■ **Written instruction**
Turn the lines from the one with "order: Hymenoptera" to the one with "family: Dolichopodidae", both included, into a numbered list without blank lines, and leave the pictures out.

■ **Recorded data**
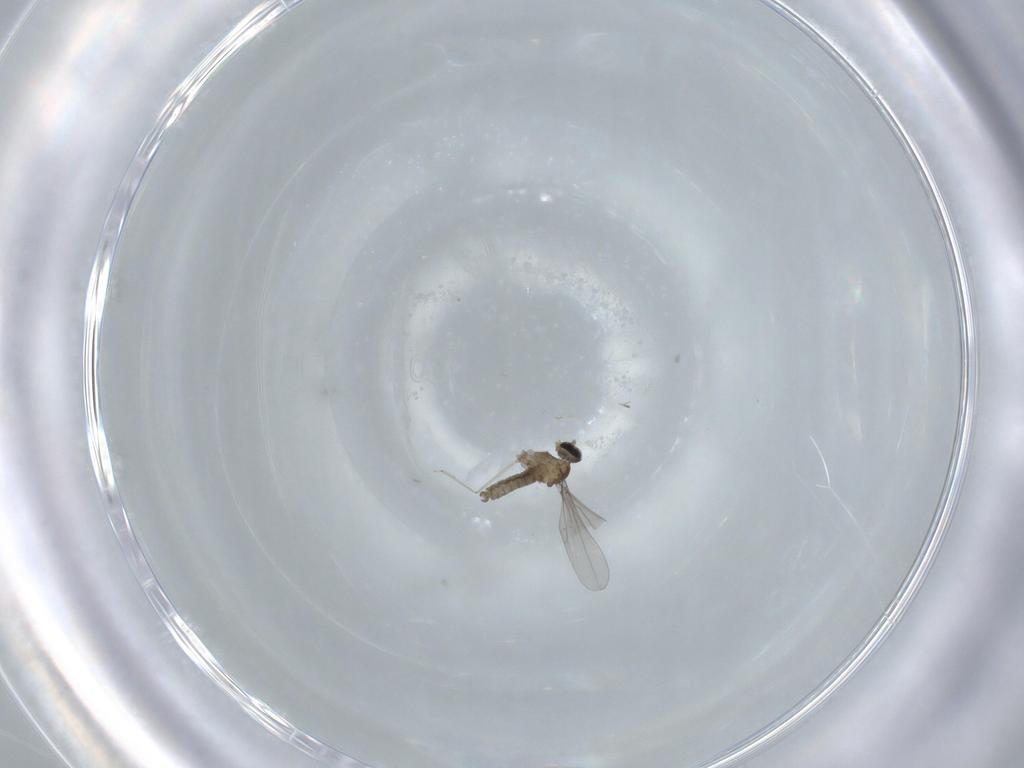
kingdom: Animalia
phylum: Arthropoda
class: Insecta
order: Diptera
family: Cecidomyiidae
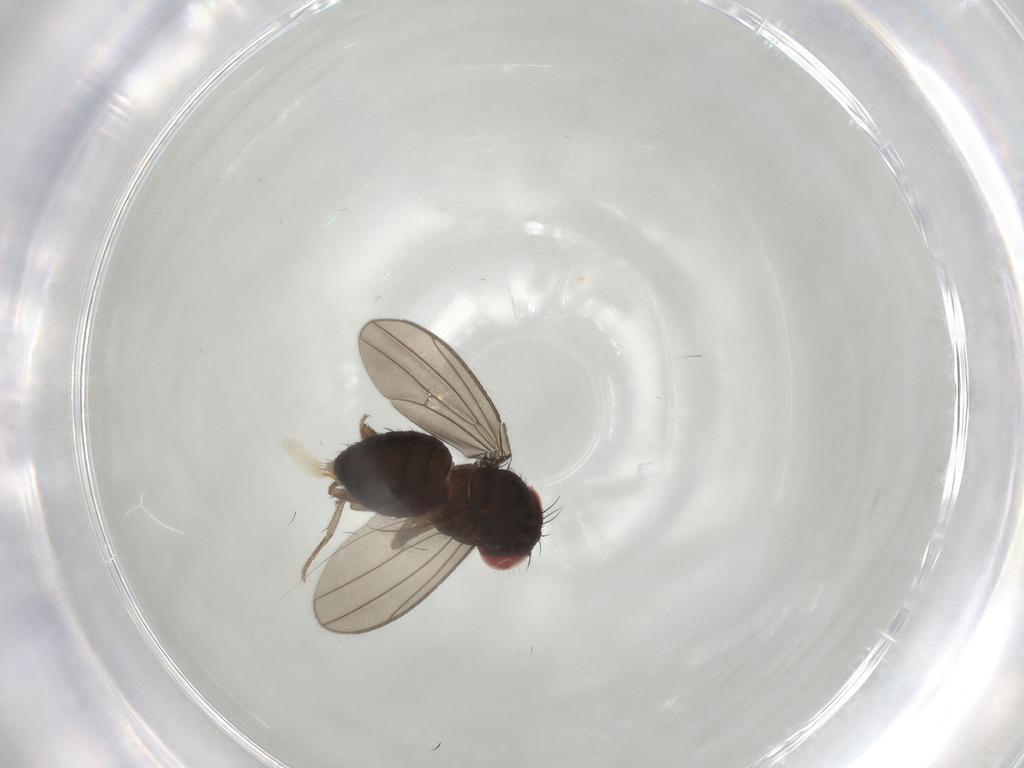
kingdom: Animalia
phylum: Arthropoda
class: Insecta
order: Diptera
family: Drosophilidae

--

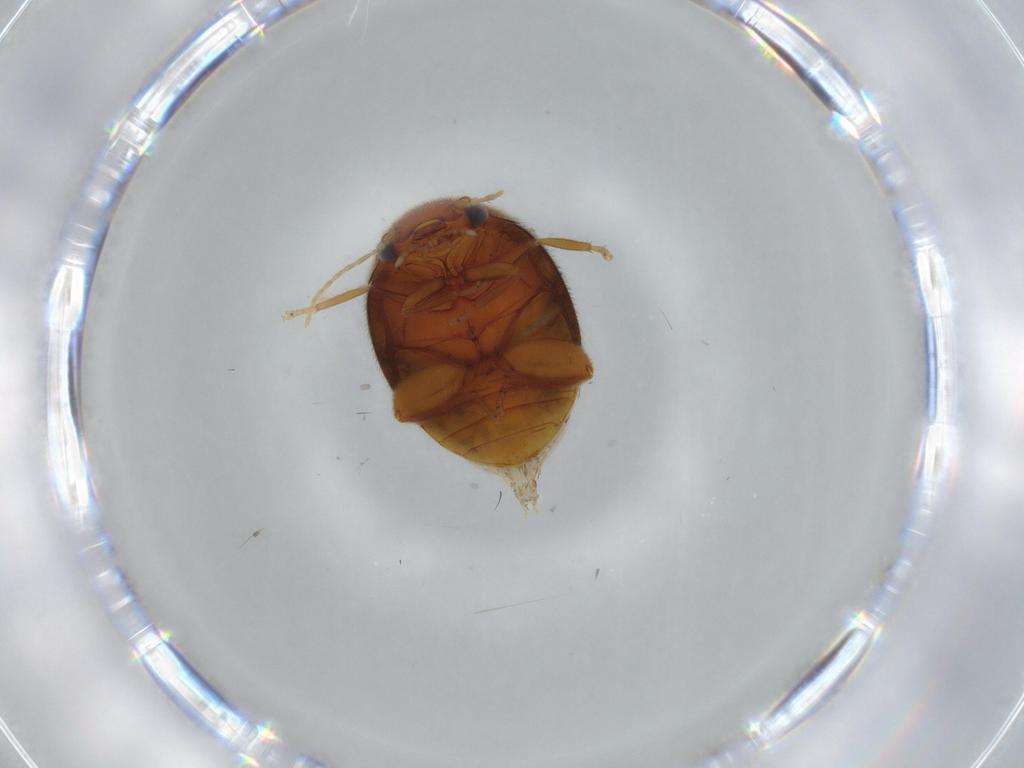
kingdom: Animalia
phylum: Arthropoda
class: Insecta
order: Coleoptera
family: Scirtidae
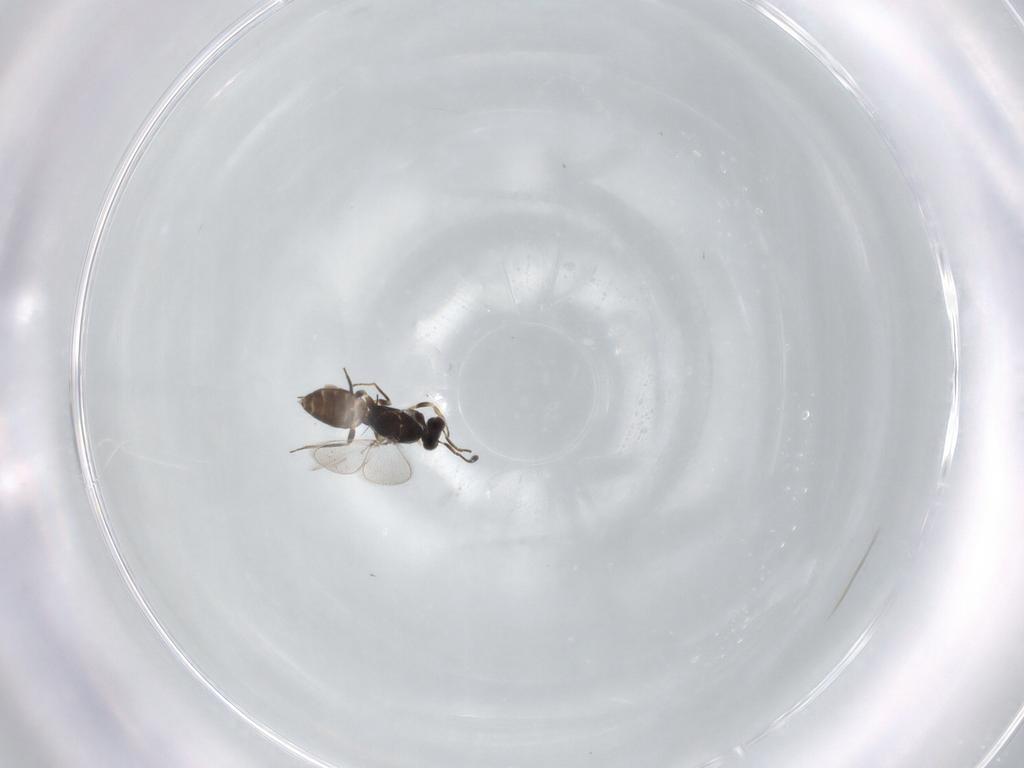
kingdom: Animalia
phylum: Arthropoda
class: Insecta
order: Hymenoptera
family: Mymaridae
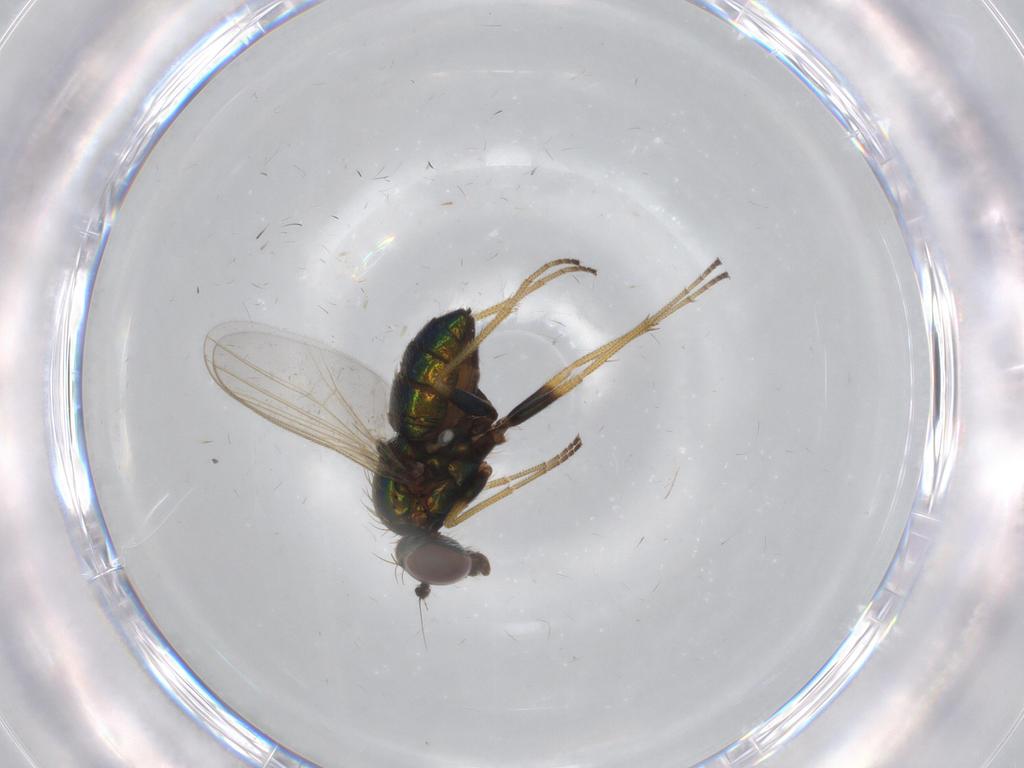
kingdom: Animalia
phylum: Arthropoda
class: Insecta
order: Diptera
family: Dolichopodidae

■ **Result of this exercise**
1. order: Hymenoptera
2. family: Mymaridae
3. kingdom: Animalia
4. phylum: Arthropoda
5. class: Insecta
6. order: Diptera
7. family: Dolichopodidae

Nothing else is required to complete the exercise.